Miami had unraveled to bring it to that point of desperation. There were two touchdowns negated by penalties, there were two defensive players ejected, and there were too many Nebraska points late, 23 unanswered to be exact.

All of that late bad stuff overshadowed a lot of good, including Brad Kaaya’s career-high 379 yards passing, Joe Yearby’s 125 yards rushing and Rashawn Scott’s 151 through the air.

Then, finally, a kid named Corn and a kick managed to put a smile on it all, albeit a nervous one.

Can you imagine if UM’s collapse had been full-blown and we were picking Sunday through the debris of such a calamity?

Oh, my, but the next home game might have seen enough fire-Golden banners overhead to comprise an armada qualifying as the world’s biggest independent air force. Local supply and demand would have seen those who rent sign-carrying small planes making down payments on French villas.

(Quick aside: The various banners flying overhead before UM games have begun to show a modicum of creativity, variety and humor. One on Saturday beseeched Golden’s firing soon, with the explainer, “THESE BANNERS ARE EXPENSIVE.”)

The question now is whether UM fans ought to be thrilled to beat Nebraska and be 3-0 or feel lucky to have escaped and still not be at all sure sure how good these Canes really are?

Clearly, Saturday’s visit by Nebraska had the window dressing of a big game. Didn’t matter much that neither team came into this game ranked. It still was an “event” game. It felt special. The stage was big. Anticipation was great. ABC carried it. The crowd was large. There were the distant echoes of UM’s three national championships won at Nebraska’s expense, and Nebraska’s one over Miami.

The result would be symbolic as much as anything.

But also clearly the renewal of a series that once defined the highest echelon of college football is now a shell of its old self.

Once, four national championships were determined (three in Miami’s favor) when Canes vs. Cornhuskers topped marquees.

Now it was two once-great programs trying to recapture old mojo and climb back up into national relevance.

The Hurricanes are closer.

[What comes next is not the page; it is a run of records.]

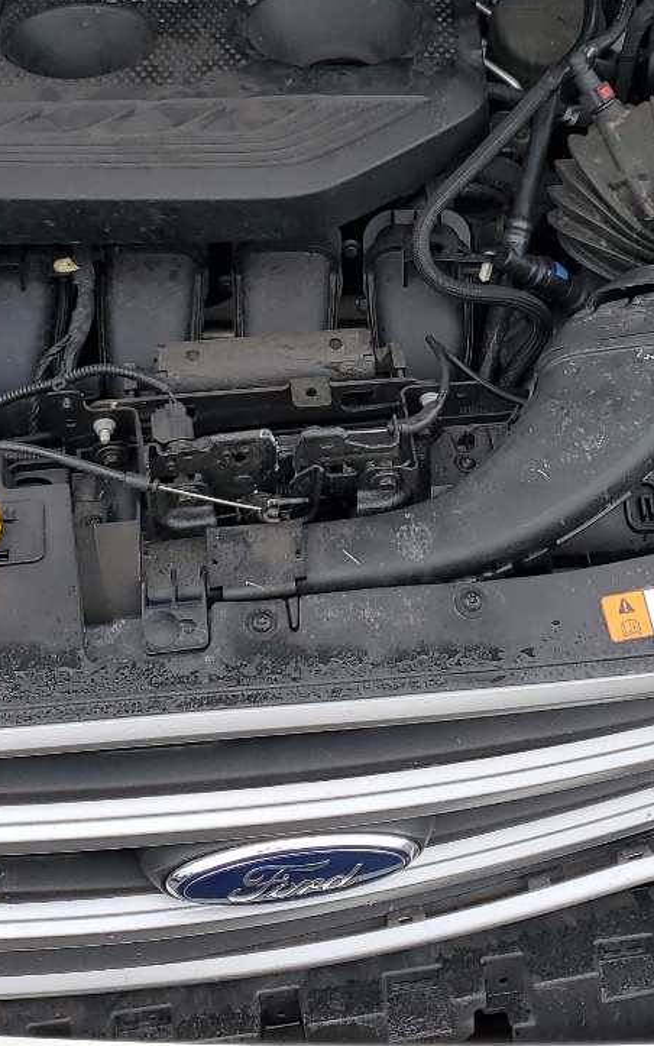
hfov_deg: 21.3
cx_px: 378
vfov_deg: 32.9
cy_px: 273
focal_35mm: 61
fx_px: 1739
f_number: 1.5
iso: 50
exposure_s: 1/500
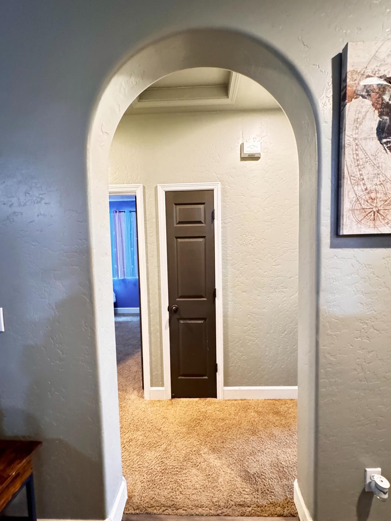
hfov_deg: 81.7
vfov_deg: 98.1
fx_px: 226
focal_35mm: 15
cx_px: 197
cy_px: 269
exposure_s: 1/30
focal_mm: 2.22
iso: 1600
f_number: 2.2
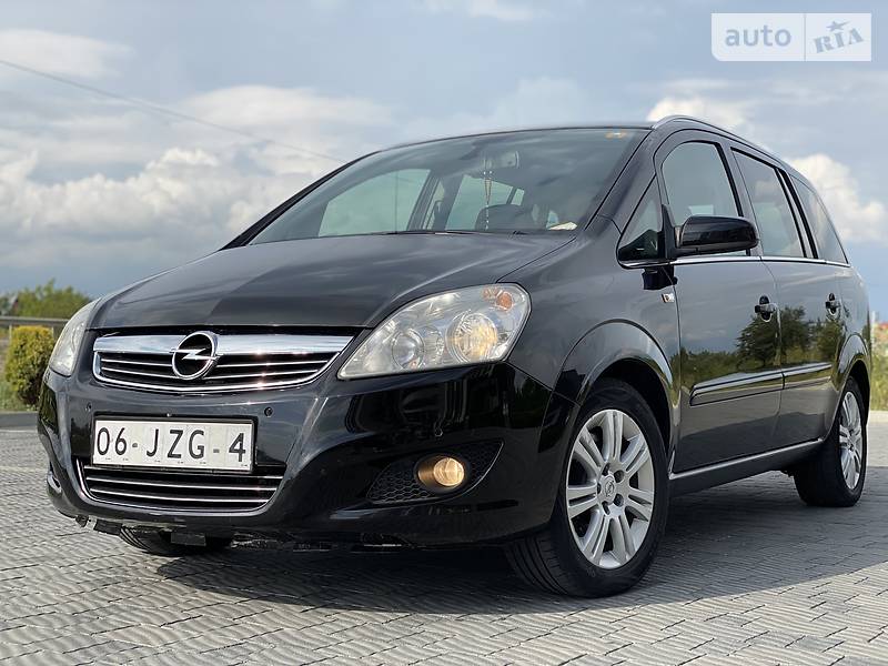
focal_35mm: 52
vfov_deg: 28.0
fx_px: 1334
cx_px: 444
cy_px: 333
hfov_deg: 36.8
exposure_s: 1/1776
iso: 20
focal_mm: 6
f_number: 2
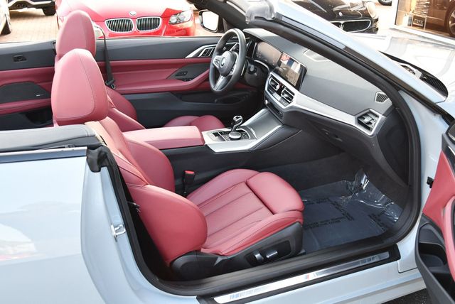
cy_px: 152
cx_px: 228
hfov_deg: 53.1
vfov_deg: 36.9
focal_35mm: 36
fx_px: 455
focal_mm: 18
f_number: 3.5
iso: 560
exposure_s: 1/250
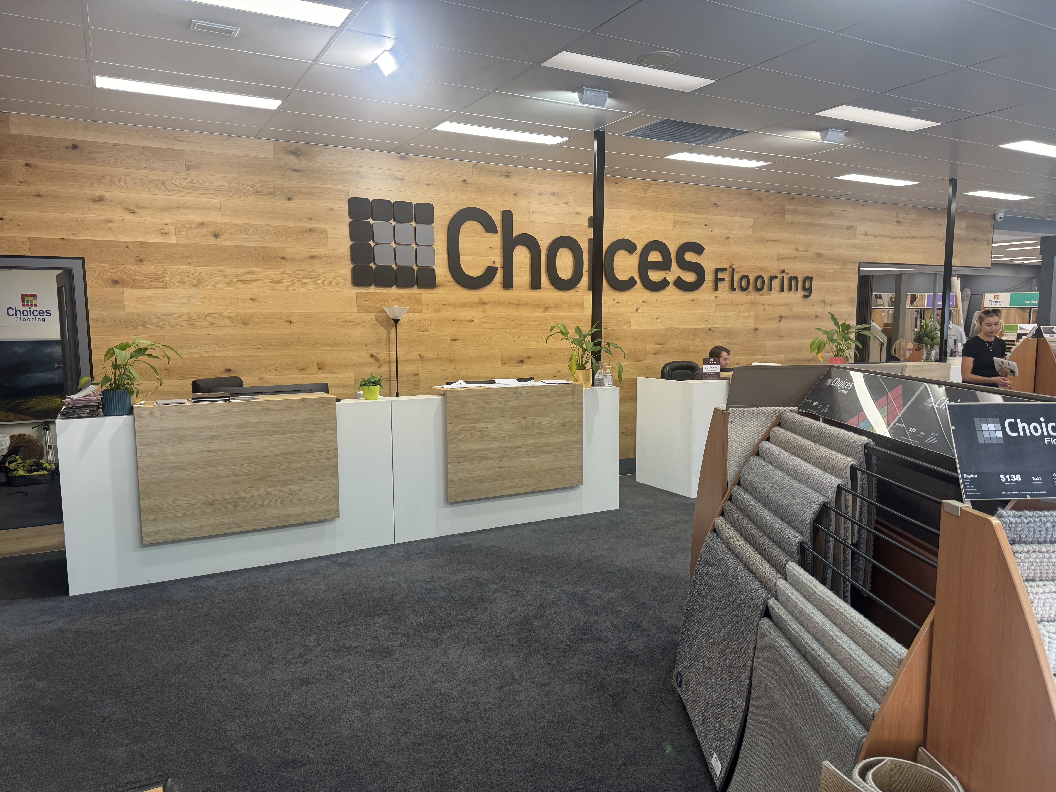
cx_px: 528
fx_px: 732
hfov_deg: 71.6
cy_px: 396
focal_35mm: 24
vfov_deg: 56.8
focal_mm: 6.76
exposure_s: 1/100
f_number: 1.78
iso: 100
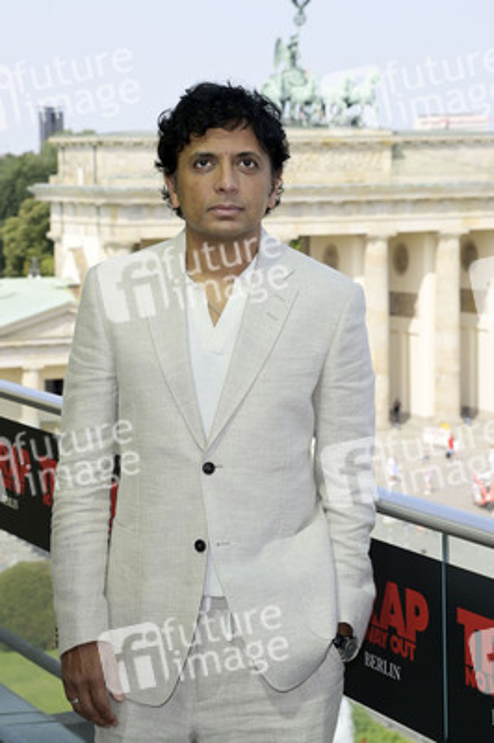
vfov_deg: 23.9
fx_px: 1752
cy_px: 372
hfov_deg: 16.0
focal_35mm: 85
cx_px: 247
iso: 250
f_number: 10
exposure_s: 1/250
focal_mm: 85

Say that. They haven’t proved they’re close yet, but they just proved they’re closer than Nebraska — if only by a millimeter or three. I guess that’s OK for one day’s work.

The plane renters at the visible forefront of Golden’s unpopularity in the wake of last year’s 6-7 record — they won’t quit.

They don’t care about 3-0. Guaranteed they see Saturday for its collapse more than for its escape, a glass half empty.

It’s a weird thing going on right now with lots of Canes fans. Their disapproval of Golden has left so many seemingly at odds with themselves and conflicted about their interests. Real UM fans should be rooting for their team and for this season, right? But didn’t the people renting those banners prefer that Miami lose Saturday to enhance their grassroots overthrow attempt?

The banners could be counterproductive on many levels. They convey unfaithfulness in the fan base that might be off-putting to potential recruits. They are mean spirited enough to perhaps rally sympathy or support for Golden (at least until the first loss). And I can tell they make UM athletic director Blake James angry. If making a coaching change after this season is a close call for him, I doubt James will want to be perceived as having been unduly influenced by those banners.

In any case, three tests much greater than Saturday’s still await UM and Golden: Oct. 10 at No. 9 Florida State, Oct. 24 vs. No. 11 Clemson, and Nov. 21 vs. No. 14 Georgia Tech.

The Canes must avoid stumbling in the lesser games and then win at least one of those big three games if this season is to be special and maybe finally clear the skies of venom for their coach.

Much less than that and Golden might be thankful those planes are carrying only banners, not weapons.